Head and Neck Gross Tumor Volume Deep-Learning Autocontouring Model Using Bigroc Collaborative Data
Abstract
Purpose
Accurate delineation of Head and Neck (H&N) Gross Tumor Volumes (GTV) is a prerequisite for effective radiotherapy, represents a significant cognitive challenge, and may contribute to an observed outcomes deficit between high-volume and low-volume H&N radiotherapy providers. While deep learning offers a potential solution, models require diverse, multi-institutional datasets to achieve clinical generalizability. This study evaluates the initial implementation of the BigROC collaboration dataset, a cloud-based repository designed to overcome the limitations of single-institutional cohorts.
Methods
We employed the MedNeXt architecture with multi-modal inputs (CT, T1/T2 MRI, PET). Model Training was performed on Amazon Web Services (AWS), where the collaboration data is centralized. We compared a local model against a multi-institutional model. At this stage, the dataset includes two institutions: the first providing the baseline cohort (137 training, 16 validation, 18 test); the second institution provided the additional cases required to reach the multi-institutional total (reaching 218 training, 25 validation, and 28 test).
Results
The local model exhibited severe overfitting, with a mean Dice Similarity Coefficient (DSC) of 0.70 in training but dropping to 0.14 in validation and 0.05 in testing.

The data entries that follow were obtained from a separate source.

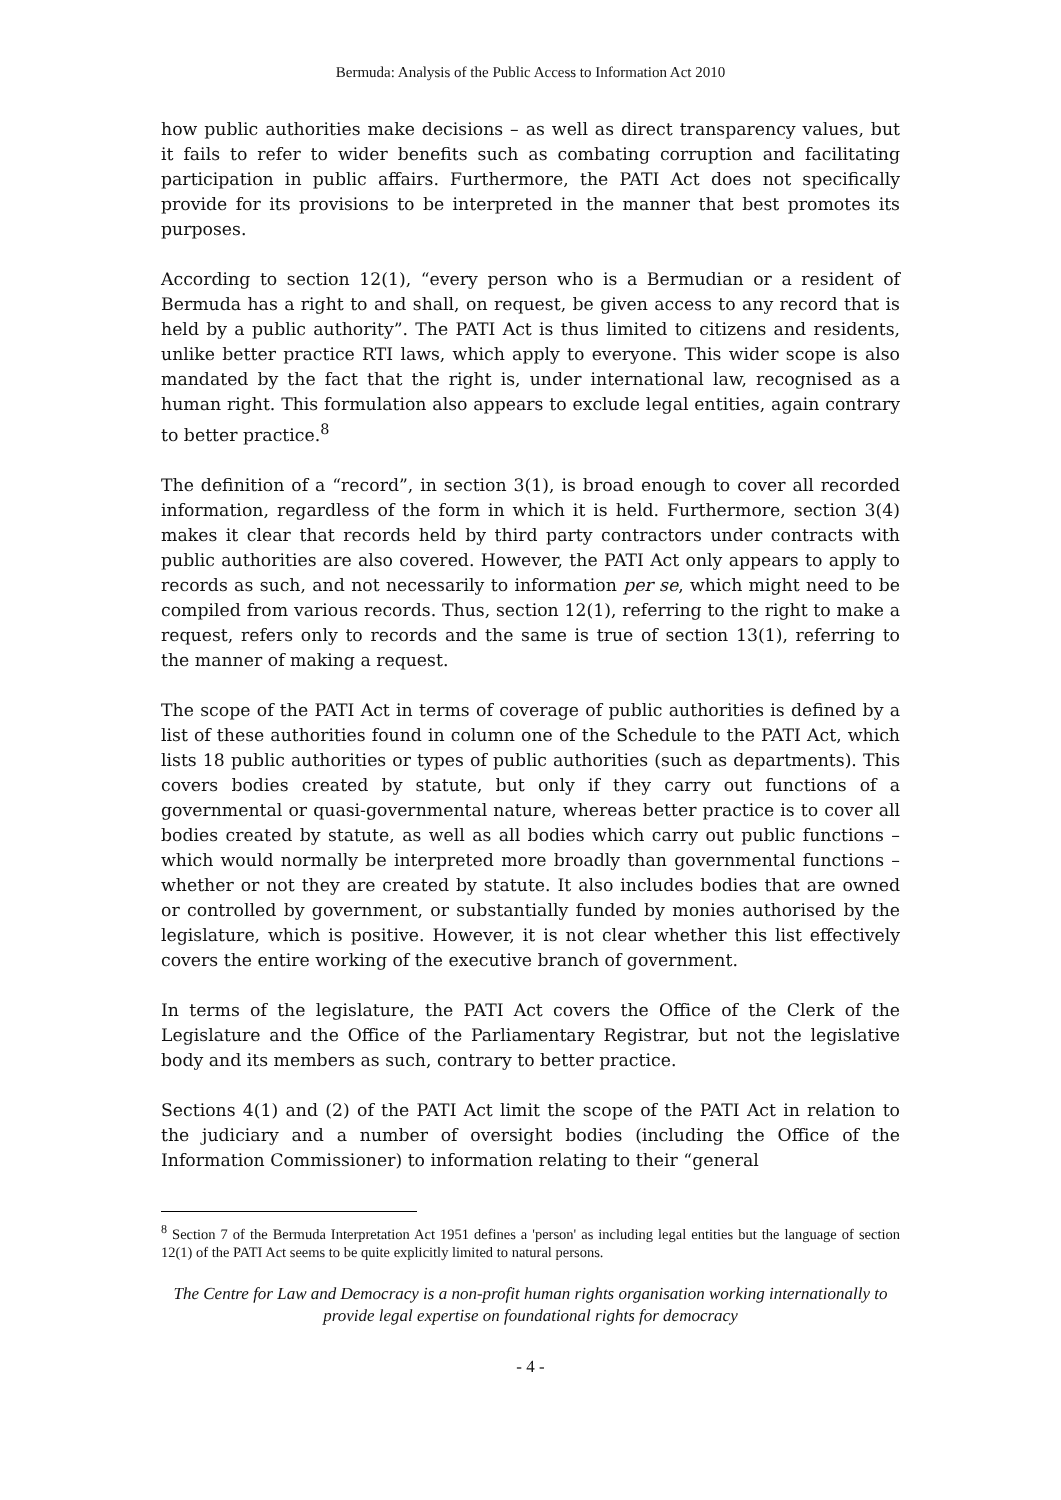Bermuda: Analysis of the Public Access to Information Act 2010
how public authorities make decisions – as well as direct transparency values, but it fails to refer to wider benefits such as combating corruption and facilitating participation in public affairs. Furthermore, the PATI Act does not specifically provide for its provisions to be interpreted in the manner that best promotes its purposes.
According to section 12(1), “every person who is a Bermudian or a resident of Bermuda has a right to and shall, on request, be given access to any record that is held by a public authority”. The PATI Act is thus limited to citizens and residents, unlike better practice RTI laws, which apply to everyone. This wider scope is also mandated by the fact that the right is, under international law, recognised as a human right. This formulation also appears to exclude legal entities, again contrary to better practice.<sup>8</sup>
The definition of a “record”, in section 3(1), is broad enough to cover all recorded information, regardless of the form in which it is held. Furthermore, section 3(4) makes it clear that records held by third party contractors under contracts with public authorities are also covered. However, the PATI Act only appears to apply to records as such, and not necessarily to information per se, which might need to be compiled from various records. Thus, section 12(1), referring to the right to make a request, refers only to records and the same is true of section 13(1), referring to the manner of making a request.
The scope of the PATI Act in terms of coverage of public authorities is defined by a list of these authorities found in column one of the Schedule to the PATI Act, which lists 18 public authorities or types of public authorities (such as departments). This covers bodies created by statute, but only if they carry out functions of a governmental or quasi-governmental nature, whereas better practice is to cover all bodies created by statute, as well as all bodies which carry out public functions – which would normally be interpreted more broadly than governmental functions – whether or not they are created by statute. It also includes bodies that are owned or controlled by government, or substantially funded by monies authorised by the legislature, which is positive. However, it is not clear whether this list effectively covers the entire working of the executive branch of government.
In terms of the legislature, the PATI Act covers the Office of the Clerk of the Legislature and the Office of the Parliamentary Registrar, but not the legislative body and its members as such, contrary to better practice.
Sections 4(1) and (2) of the PATI Act limit the scope of the PATI Act in relation to the judiciary and a number of oversight bodies (including the Office of the Information Commissioner) to information relating to their “general
<sup>8</sup> Section 7 of the Bermuda Interpretation Act 1951 defines a 'person' as including legal entities but the language of section 12(1) of the PATI Act seems to be quite explicitly limited to natural persons.
The Centre for Law and Democracy is a non-profit human rights organisation working internationally to provide legal expertise on foundational rights for democracy
- 4 -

The multi-institutional model achieved a modestly improved result, yielding a mean DSC of 0.52 for training 0.30 for validation, and 0.19 for testing. While these initial figures represent a challenging start, underscoring the inherent difficulty of H&N segmentation, the improvement in testing DSC indicates improved stability and generalizability. Analysis of the results revealed a substantial number of cases with a DSC of 0.0, suggesting occasional localization failure. Identifying underlying features of these cases is a primary focus for improving future model performance.
Conclusion
This study demonstrated the first successful implementation of the BigROC dataset for H&N GTV autocontouring. We anticipate that continued data accrual from additional institutions and further pipeline optimization will yield substantial gains in segmentation accuracy.